Optimizer Examples

Maximize a Single-Parameter Function

Example 1 finds the maximum error when a Bode approximation is used to represent a first-order filter. It does this by defining two functions bode() and filter() and then finds the frequency at which the difference in their magnitudes is a maximum. The maximum error is found to be 3dB when f_reduced = f ⁄ f₀ = 1.0. The expression being maximized is very simple so it is specified directly as an argument to Optimize. The search was started at f_reduced = 5 because the default starting values ±1.0 are not appropriate for this case.

By default, Optimize attempts to fit a quadratic hypersurface in the vicinity of the best point found. This process fails in this example because because, as the plot shows, the cost function in the vicinity of its minimum is a cusp.

Minimize a Two-Parameter Function

Example 2 searches for the minimum in the Rosenbrock parabolic valley ('banana') function. This has a global minimum of 0 at the point (1,1). Convergence to the minimum is slow, so the limit on function evaluations neval was increased to 500. Setting stoppar to 10⁻⁶ causes the search to terminate when the parameters have stabilised to roughly six significant figures. Fitting a quadratic surface in the region suggested by the search succeeds, and this reassures us that a true minimum was found.

Refine a Filter Design

This example is based on the Phonocard Phono Equaliser design for a pre-amplifier with RIAA equalization. A simulation of this design (using AD797 and OP637 as the first- and second-stage op-amps respectively) shows deviation from the RIAA standard of approximately ±0.8 dB over the range 20 Hz — 20 kHz (see figure below). This deviation can be reduced by using the optimizer to find better values for some of the resistors. The task is divided into three files:

1. The netlist riaa-circuit.cir

2. The cost function procedure riaa-cost.src

   This checks that the each of the parameter values, stored by the optimizer in vector p, lies in an acceptable range. If so, it alters the corresponding resistor values, and obtains the frequency response with an AC sweep analysis. The deviation from the ideal RIAA curve is calculated and stored in the vector 'error'. The cost to be minimized is set equal to the mean squared error.
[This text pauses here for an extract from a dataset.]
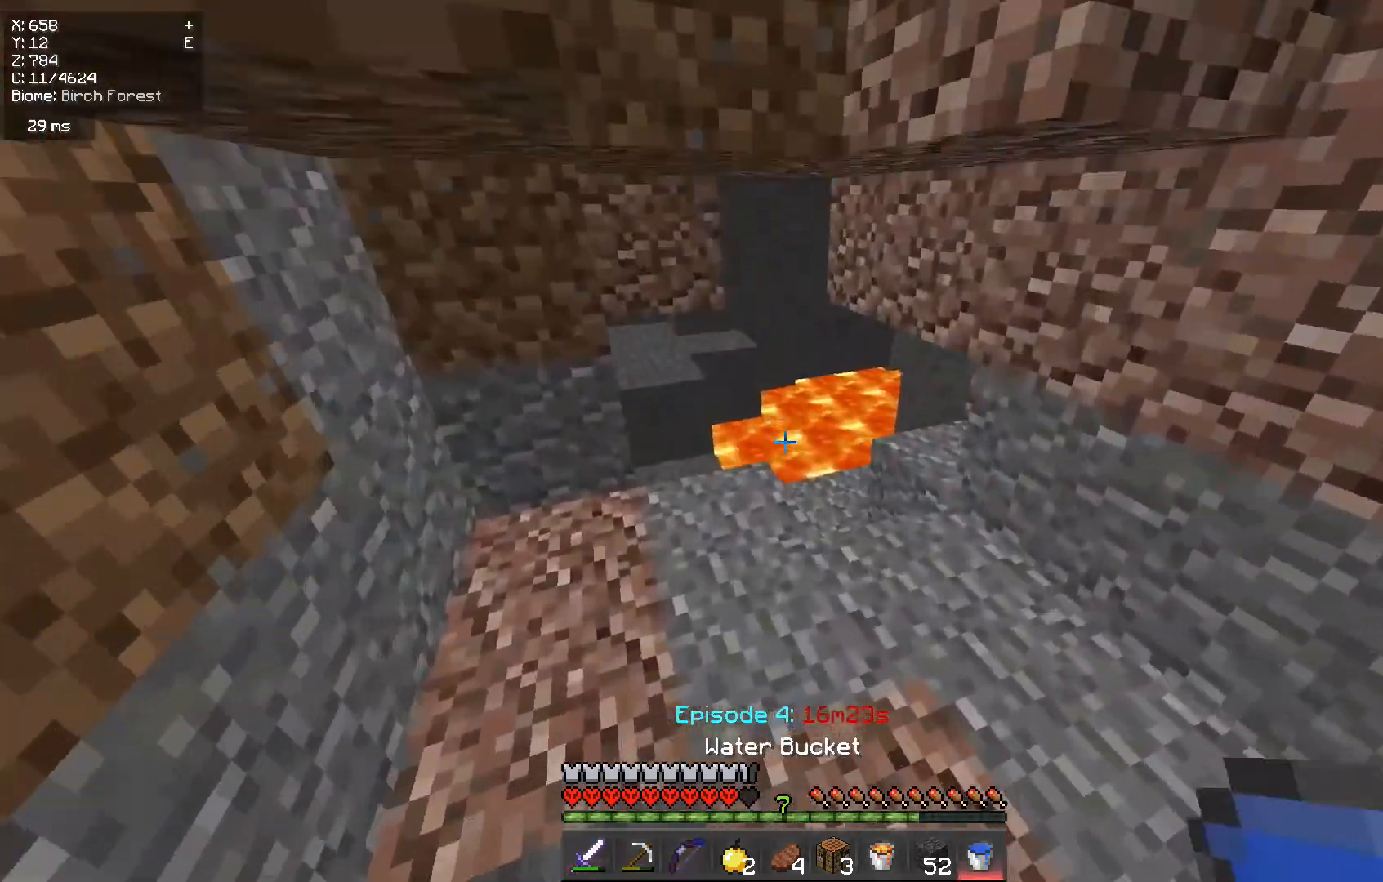
{"keys": [], "mouse": [], "events": [[217, "d", "up"], [267, "w", "up"], [300, "mouse_right", "down"], [417, "mouse_right", "up"]]}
The plot created by the AC sweep is destroyed before returning, in order to conserve memory.

3. The task definition riaa-optim.src

   This invokes the optimizer, defines the RIAA standard curve, and displays the results as graphs.

Using the optimized values for the resisistors, the amplifier deviates from the RIAA curve by ±0.07 dB over the range 20 Hz — 20 kHz.

Device	R1	R2	R3	R4	R5
Original (Ω)	24000	2610	2000	22600	953
Optimized (Ω)	24786	2685	2804	25152	1109

Difference between Phonocard Equaliser and RIAA reference curve.

Linearize a Differential Input Stage

The the maximum input range, distortion, and linearity of an amplifier can be improved by summing two offsetted differential input stages. In this example, we seek the offset that maximises the range of input over which the gain is constant to within 2dB. This a one-parameter problem. The areas of the devices are adjusted by varying the parameter p. The 'cost' is (minus) the range explicitly calculated from the transfer function. The task is divided into three files:

1. The netlist diffpair-circuit.cir

2. The cost function procedure diffpair-cost.src

   This checks that the value of the parameter p, set by the optimizer, lies in an appropriate range. If so, it alters the transistor areas, keeping the total area constant, and performs a DC sweep. It calculates the 'gain' of the amplifier from the derivative with respect to the sweep. Starting at the zero-input gain, the procedure works along the sweep until the it finds the point where the variation in the gain is just within the specification set by the variable $ripple, 2dB in this case. It sets the cost to the value of the sweep variable at this point, and negates; the optimizer minimizes cost, but we want the largest range. The plot created by the DC sweep is destroyed before returning, in order to conserve memory.

3. The task definition diffpair-optim.src

   This invokes the optimizer, and plots a sweep corresponding to the best value found.

MacSpice finds the best value at p = 0.7523438, Δp = 0.00078125 which corresponds to a ratio of areas for the 'N' and '1X' transistors of (1+p)/(1−p) = 7.08, i.e. seven-to-one.

Another way to tackle this problem with the MacSpice optimizer is to treat it as a two-parameter optimization (diffpair-optim2.src). In addition to the areas, the range is treated as an adjustable parameter. In this scenario, the cost function is much easier to calculate (it's just minus the range parameter) but procedure to evaluate the cost (diffpair-cost2.src) must also calculate the variation in gain over the range and reject (by signalling a constraint violation) the parameters if the variation exceeds 2dB.